You could further improve this by exposing a custom enum for the likes of your Type field and internally serializing the number relating to it. Also perhaps exposing the Color enum for the car and internally storing a numerical value.


Give this a try:

[XmlRoot("root")]
public class Car
{
    private static XmlSerializer serializer = new XmlSerializer(typeof(Car));

    [XmlElement("carnumber")]
    public int Number { get; set; }

    [XmlElement("carcolor")]
    public int Color { get; set; }

    [XmlElement("cartype")]
    public int Type { get; set; }

    [XmlIgnore]
    public CarColor CarColor
    {
        get
        {
            return (CarColor)Color;
        }
        set
        {
            Color = (int)value;
        }
    }

    [XmlIgnore]
    public CarType CarType
    {
        get
        {
            return (CarType)Type;
        }
        set
        {
            Type = (int)value;
        }
    }

    public string CarColorString
    {
        get
        {
            return this.CarColor.ToString().Replace('_', ' ');
        }
    }

    public string CarTypeString
    {
        get
        {
            return this.CarType.ToString().Replace('_', ' ');
        }
    }

    public string Serialize()
    {
        StringBuilder sb = new StringBuilder();
        using (StringWriter writer = new StringWriter(sb))
        {
            serializer.Serialize(writer, this);
        }
        return sb.ToString();
    }

    public static Car Deserialize(string xml)
    {
        using (StringReader reader = new StringReader(xml))
        {
            return (Car)serializer.Deserialize(reader);
        }
    }
}

public enum CarColor
{
    Red = 1,
    Blue = 2,
    Green = 3,
    Light_Brown = 4
    // and so on...
}

public enum CarType
{
    Sedan = 1,
    Coupe = 2,
    Hatchback = 3,
    SUV = 4,
    Pickup_Truck = 5
    // and so on...
}

I've added some enums to allow for presentation.
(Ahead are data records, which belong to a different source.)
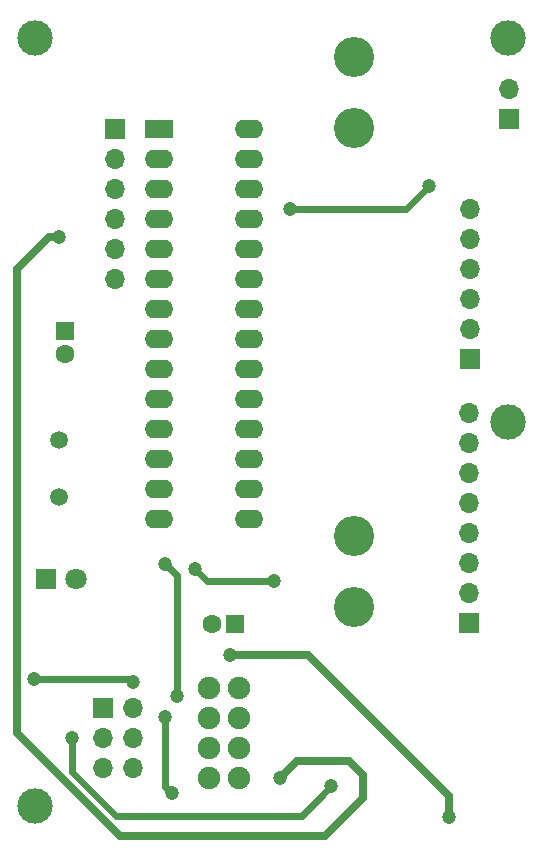
<source format=gbr>
G04 #@! TF.GenerationSoftware,KiCad,Pcbnew,5.0.1-33cea8e~68~ubuntu18.04.1*
G04 #@! TF.CreationDate,2018-11-21T16:18:05-05:00*
G04 #@! TF.ProjectId,samn,73616D6E2E6B696361645F7063620000,5*
G04 #@! TF.SameCoordinates,Original*
G04 #@! TF.FileFunction,Copper,L1,Top,Mixed*
G04 #@! TF.FilePolarity,Positive*
%FSLAX46Y46*%
G04 Gerber Fmt 4.6, Leading zero omitted, Abs format (unit mm)*
G04 Created by KiCad (PCBNEW 5.0.1-33cea8e~68~ubuntu18.04.1) date Wed 21 Nov 2018 04:18:05 PM EST*
%MOMM*%
%LPD*%
G01*
G04 APERTURE LIST*
G04 #@! TA.AperFunction,ComponentPad*
%ADD10R,1.700000X1.700000*%
G04 #@! TD*
G04 #@! TA.AperFunction,ComponentPad*
%ADD11O,1.700000X1.700000*%
G04 #@! TD*
G04 #@! TA.AperFunction,ComponentPad*
%ADD12C,1.900000*%
G04 #@! TD*
G04 #@! TA.AperFunction,ComponentPad*
%ADD13C,1.800000*%
G04 #@! TD*
G04 #@! TA.AperFunction,ComponentPad*
%ADD14R,1.800000X1.800000*%
G04 #@! TD*
G04 #@! TA.AperFunction,ComponentPad*
%ADD15C,3.400000*%
G04 #@! TD*
G04 #@! TA.AperFunction,ComponentPad*
%ADD16C,1.500000*%
G04 #@! TD*
G04 #@! TA.AperFunction,ComponentPad*
%ADD17C,1.600000*%
G04 #@! TD*
G04 #@! TA.AperFunction,ComponentPad*
%ADD18R,1.600000X1.600000*%
G04 #@! TD*
G04 #@! TA.AperFunction,ComponentPad*
%ADD19O,2.400000X1.600000*%
G04 #@! TD*
G04 #@! TA.AperFunction,ComponentPad*
%ADD20R,2.400000X1.600000*%
G04 #@! TD*
G04 #@! TA.AperFunction,ViaPad*
%ADD21C,3.000000*%
G04 #@! TD*
G04 #@! TA.AperFunction,ViaPad*
%ADD22C,1.200000*%
G04 #@! TD*
G04 #@! TA.AperFunction,Conductor*
%ADD23C,0.400000*%
G04 #@! TD*
G04 #@! TA.AperFunction,Conductor*
%ADD24C,0.600000*%
G04 #@! TD*
G04 #@! TA.AperFunction,Conductor*
%ADD25C,0.700000*%
G04 #@! TD*
G04 APERTURE END LIST*
D10*
G04 #@! TO.P,J5,1*
G04 #@! TO.N,+1V5*
X63650000Y-29350000D03*
D11*
G04 #@! TO.P,J5,2*
G04 #@! TO.N,Net-(J5-Pad2)*
X63650000Y-26810000D03*
G04 #@! TD*
D12*
G04 #@! TO.P,U3,1*
G04 #@! TO.N,GND*
X38250000Y-77500000D03*
G04 #@! TO.P,U3,2*
G04 #@! TO.N,+3V3*
X40790000Y-77500000D03*
G04 #@! TO.P,U3,3*
G04 #@! TO.N,Net-(U2-Pad12)*
X38250000Y-80040000D03*
G04 #@! TO.P,U3,4*
G04 #@! TO.N,Net-(U2-Pad13)*
X40790000Y-80040000D03*
G04 #@! TO.P,U3,5*
G04 #@! TO.N,SCK*
X38250000Y-82580000D03*
G04 #@! TO.P,U3,6*
G04 #@! TO.N,MOSI*
X40790000Y-82580000D03*
G04 #@! TO.P,U3,7*
G04 #@! TO.N,MISO*
X38250000Y-85120000D03*
G04 #@! TO.P,U3,8*
G04 #@! TO.N,Net-(J3-Pad4)*
X40790000Y-85120000D03*
G04 #@! TD*
D11*
G04 #@! TO.P,J4,6*
G04 #@! TO.N,MISO*
X31790000Y-84330000D03*
G04 #@! TO.P,J4,5*
G04 #@! TO.N,+3V3*
X29250000Y-84330000D03*
G04 #@! TO.P,J4,4*
G04 #@! TO.N,SCK*
X31790000Y-81790000D03*
G04 #@! TO.P,J4,3*
G04 #@! TO.N,MOSI*
X29250000Y-81790000D03*
G04 #@! TO.P,J4,2*
G04 #@! TO.N,Reset*
X31790000Y-79250000D03*
D10*
G04 #@! TO.P,J4,1*
G04 #@! TO.N,GND*
X29250000Y-79250000D03*
G04 #@! TD*
D13*
G04 #@! TO.P,LED_I1,2*
G04 #@! TO.N,Net-(LED_I1-Pad2)*
X26940000Y-68300000D03*
D14*
G04 #@! TO.P,LED_I1,1*
G04 #@! TO.N,GND*
X24400000Y-68300000D03*
G04 #@! TD*
D15*
G04 #@! TO.P,V1,2*
G04 #@! TO.N,GND*
X50500000Y-70700000D03*
X50500000Y-64700000D03*
G04 #@! TO.P,V1,1*
G04 #@! TO.N,Net-(J5-Pad2)*
X50500000Y-30150000D03*
X50500000Y-24150000D03*
G04 #@! TD*
D16*
G04 #@! TO.P,Y1,2*
G04 #@! TO.N,Net-(C6-Pad1)*
X25500000Y-61380000D03*
G04 #@! TO.P,Y1,1*
G04 #@! TO.N,Net-(C5-Pad1)*
X25500000Y-56500000D03*
G04 #@! TD*
D17*
G04 #@! TO.P,C4,2*
G04 #@! TO.N,GND*
X26050000Y-49300000D03*
D18*
G04 #@! TO.P,C4,1*
G04 #@! TO.N,+3V3*
X26050000Y-47300000D03*
G04 #@! TD*
D17*
G04 #@! TO.P,C7,2*
G04 #@! TO.N,GND*
X38450000Y-72150000D03*
D18*
G04 #@! TO.P,C7,1*
G04 #@! TO.N,+3V3*
X40450000Y-72150000D03*
G04 #@! TD*
D11*
G04 #@! TO.P,J1,6*
G04 #@! TO.N,Net-(J1-Pad6)*
X60300000Y-36950000D03*
G04 #@! TO.P,J1,5*
G04 #@! TO.N,Net-(J1-Pad5)*
X60300000Y-39490000D03*
G04 #@! TO.P,J1,4*
G04 #@! TO.N,Net-(J1-Pad4)*
X60300000Y-42030000D03*
G04 #@! TO.P,J1,3*
G04 #@! TO.N,Net-(J1-Pad3)*
X60300000Y-44570000D03*
G04 #@! TO.P,J1,2*
G04 #@! TO.N,Net-(J1-Pad2)*
X60300000Y-47110000D03*
D10*
G04 #@! TO.P,J1,1*
G04 #@! TO.N,Net-(J1-Pad1)*
X60300000Y-49650000D03*
G04 #@! TD*
D11*
G04 #@! TO.P,J3,6*
G04 #@! TO.N,Net-(J3-Pad6)*
X30250000Y-42950000D03*
G04 #@! TO.P,J3,5*
G04 #@! TO.N,Net-(J3-Pad5)*
X30250000Y-40410000D03*
G04 #@! TO.P,J3,4*
G04 #@! TO.N,Net-(J3-Pad4)*
X30250000Y-37870000D03*
G04 #@! TO.P,J3,3*
G04 #@! TO.N,Net-(J3-Pad3)*
X30250000Y-35330000D03*
G04 #@! TO.P,J3,2*
G04 #@! TO.N,Net-(J3-Pad2)*
X30250000Y-32790000D03*
D10*
G04 #@! TO.P,J3,1*
G04 #@! TO.N,Reset*
X30250000Y-30250000D03*
G04 #@! TD*
D11*
G04 #@! TO.P,J2,8*
G04 #@! TO.N,GND*
X60250000Y-54220000D03*
G04 #@! TO.P,J2,7*
G04 #@! TO.N,+3V3*
X60250000Y-56760000D03*
G04 #@! TO.P,J2,6*
G04 #@! TO.N,SCK*
X60250000Y-59300000D03*
G04 #@! TO.P,J2,5*
G04 #@! TO.N,MISO*
X60250000Y-61840000D03*
G04 #@! TO.P,J2,4*
G04 #@! TO.N,MOSI*
X60250000Y-64380000D03*
G04 #@! TO.P,J2,3*
G04 #@! TO.N,Net-(J2-Pad3)*
X60250000Y-66920000D03*
G04 #@! TO.P,J2,2*
G04 #@! TO.N,Net-(J2-Pad2)*
X60250000Y-69460000D03*
D10*
G04 #@! TO.P,J2,1*
G04 #@! TO.N,Net-(J2-Pad1)*
X60250000Y-72000000D03*
G04 #@! TD*
D19*
G04 #@! TO.P,U2,28*
G04 #@! TO.N,Net-(J1-Pad6)*
X41620000Y-30250000D03*
G04 #@! TO.P,U2,14*
G04 #@! TO.N,Net-(J2-Pad1)*
X34000000Y-63270000D03*
G04 #@! TO.P,U2,27*
G04 #@! TO.N,Net-(J1-Pad5)*
X41620000Y-32790000D03*
G04 #@! TO.P,U2,13*
G04 #@! TO.N,Net-(U2-Pad13)*
X34000000Y-60730000D03*
G04 #@! TO.P,U2,26*
G04 #@! TO.N,Net-(R7-Pad1)*
X41620000Y-35330000D03*
G04 #@! TO.P,U2,12*
G04 #@! TO.N,Net-(U2-Pad12)*
X34000000Y-58190000D03*
G04 #@! TO.P,U2,25*
G04 #@! TO.N,Net-(J1-Pad3)*
X41620000Y-37870000D03*
G04 #@! TO.P,U2,11*
G04 #@! TO.N,Net-(R4-Pad2)*
X34000000Y-55650000D03*
G04 #@! TO.P,U2,24*
G04 #@! TO.N,Net-(J1-Pad2)*
X41620000Y-40410000D03*
G04 #@! TO.P,U2,10*
G04 #@! TO.N,Net-(C6-Pad1)*
X34000000Y-53110000D03*
G04 #@! TO.P,U2,23*
G04 #@! TO.N,Net-(J1-Pad1)*
X41620000Y-42950000D03*
G04 #@! TO.P,U2,9*
G04 #@! TO.N,Net-(C5-Pad1)*
X34000000Y-50570000D03*
G04 #@! TO.P,U2,22*
G04 #@! TO.N,GND*
X41620000Y-45490000D03*
G04 #@! TO.P,U2,8*
X34000000Y-48030000D03*
G04 #@! TO.P,U2,21*
G04 #@! TO.N,Net-(C3-Pad2)*
X41620000Y-48030000D03*
G04 #@! TO.P,U2,7*
G04 #@! TO.N,+3V3*
X34000000Y-45490000D03*
G04 #@! TO.P,U2,20*
X41620000Y-50570000D03*
G04 #@! TO.P,U2,6*
G04 #@! TO.N,Net-(J3-Pad6)*
X34000000Y-42950000D03*
G04 #@! TO.P,U2,19*
G04 #@! TO.N,SCK*
X41620000Y-53110000D03*
G04 #@! TO.P,U2,5*
G04 #@! TO.N,Net-(J3-Pad5)*
X34000000Y-40410000D03*
G04 #@! TO.P,U2,18*
G04 #@! TO.N,MISO*
X41620000Y-55650000D03*
G04 #@! TO.P,U2,4*
G04 #@! TO.N,Net-(J3-Pad4)*
X34000000Y-37870000D03*
G04 #@! TO.P,U2,17*
G04 #@! TO.N,MOSI*
X41620000Y-58190000D03*
G04 #@! TO.P,U2,3*
G04 #@! TO.N,Net-(J3-Pad3)*
X34000000Y-35330000D03*
G04 #@! TO.P,U2,16*
G04 #@! TO.N,Net-(J2-Pad3)*
X41620000Y-60730000D03*
G04 #@! TO.P,U2,2*
G04 #@! TO.N,Net-(J3-Pad2)*
X34000000Y-32790000D03*
G04 #@! TO.P,U2,15*
G04 #@! TO.N,Net-(J2-Pad2)*
X41620000Y-63270000D03*
D20*
G04 #@! TO.P,U2,1*
G04 #@! TO.N,Reset*
X34000000Y-30250000D03*
G04 #@! TD*
D21*
G04 #@! TO.N,*
X23500000Y-22500000D03*
X23500000Y-87500000D03*
X63500000Y-55000000D03*
X63500000Y-22500000D03*
D22*
G04 #@! TO.N,Reset*
X31750000Y-77000030D03*
X23400010Y-76750000D03*
G04 #@! TO.N,+3V3*
X58500000Y-88500000D03*
X40000000Y-74750000D03*
G04 #@! TO.N,Net-(U2-Pad12)*
X34500000Y-67000000D03*
X35500000Y-78250000D03*
G04 #@! TO.N,SCK*
X34500000Y-80000000D03*
X35050004Y-86450000D03*
G04 #@! TO.N,MOSI*
X26610000Y-81790000D03*
X48550000Y-85850000D03*
G04 #@! TO.N,Net-(J3-Pad4)*
X44250000Y-85150000D03*
X25550000Y-39350000D03*
G04 #@! TO.N,Net-(J2-Pad1)*
X37000000Y-67470000D03*
X43750000Y-68500000D03*
G04 #@! TO.N,Net-(R7-Pad1)*
X56850000Y-35000000D03*
X45100000Y-36950000D03*
G04 #@! TD*
D23*
G04 #@! TO.N,Reset*
X31499970Y-76750000D02*
X31750000Y-77000030D01*
D24*
X31499970Y-76750000D02*
X23400010Y-76750000D01*
D25*
G04 #@! TO.N,+3V3*
X58500000Y-87651472D02*
X58500000Y-88500000D01*
X40000000Y-74750000D02*
X46600002Y-74750000D01*
X46600002Y-74750000D02*
X58500000Y-86649998D01*
X58500000Y-86649998D02*
X58500000Y-87651472D01*
D24*
G04 #@! TO.N,Net-(U2-Pad12)*
X34500000Y-67000000D02*
X35500000Y-68000000D01*
X35500000Y-68000000D02*
X35500000Y-78250000D01*
G04 #@! TO.N,SCK*
X34500000Y-80000000D02*
X34500000Y-85899996D01*
X34500000Y-85899996D02*
X35050004Y-86450000D01*
G04 #@! TO.N,MOSI*
X46050000Y-88350000D02*
X47950001Y-86449999D01*
X26610000Y-84666482D02*
X30293518Y-88350000D01*
X47950001Y-86449999D02*
X48550000Y-85850000D01*
X26610000Y-81790000D02*
X26610000Y-84666482D01*
X30293518Y-88350000D02*
X46050000Y-88350000D01*
D25*
G04 #@! TO.N,Net-(J3-Pad4)*
X45700000Y-83700000D02*
X44250000Y-85150000D01*
X51250000Y-86850000D02*
X51250000Y-84900000D01*
X30700000Y-90100000D02*
X48000000Y-90100000D01*
X51250000Y-84900000D02*
X50050000Y-83700000D01*
X21950000Y-42101472D02*
X21950000Y-81350000D01*
X24701472Y-39350000D02*
X21950000Y-42101472D01*
X48000000Y-90100000D02*
X51250000Y-86850000D01*
X50050000Y-83700000D02*
X45700000Y-83700000D01*
X21950000Y-81350000D02*
X30700000Y-90100000D01*
X25550000Y-39350000D02*
X24701472Y-39350000D01*
D24*
G04 #@! TO.N,Net-(J2-Pad1)*
X43750000Y-68500000D02*
X38030000Y-68500000D01*
X38030000Y-68500000D02*
X37000000Y-67470000D01*
G04 #@! TO.N,Net-(R7-Pad1)*
X45100000Y-36950000D02*
X54900000Y-36950000D01*
X54900000Y-36950000D02*
X56850000Y-35000000D01*
G04 #@! TD*
M02*

</source>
You can set the values of a Car and serialize it to an xml string:

Car car = new Car();
car.Number = 1;
car.CarColor = CarColor.Blue;
car.CarType = CarType.Coupe;
string xml = car.Serialize();

And deserialize an xml string into a car:

string example = 
@"<root>
 <carnumber>12</carnumber>
 <carcolor>2</carcolor>
 <cartype>5</cartype>
</root>";

Car car = Car.Deserialize(example);

For presentation, you can use the CarColorString and CarTypeString properties, which, in case your enum values contain more than one word, replace underscores with spaces.

Console.WriteLine(car.CarColorString);
Console.WriteLine(car.CarTypeString);


Why not format your XML file more like:

<root>
 <carnumber code="2" name="John's Car"/>
 <carcolor code="3" name="Red"/>
 <cartype code="2" name="Hatchback"/>
</root>


I would build the UI in WPF, not WinForms. Set up a data context that binds to the XML as an XML data source, write type converters to round trip the data between the internal and human-readable values, bind combo boxes to the various elements, and Bob's your uncle.

I recognize that this answer isn't very useful to you if you're not using WPF.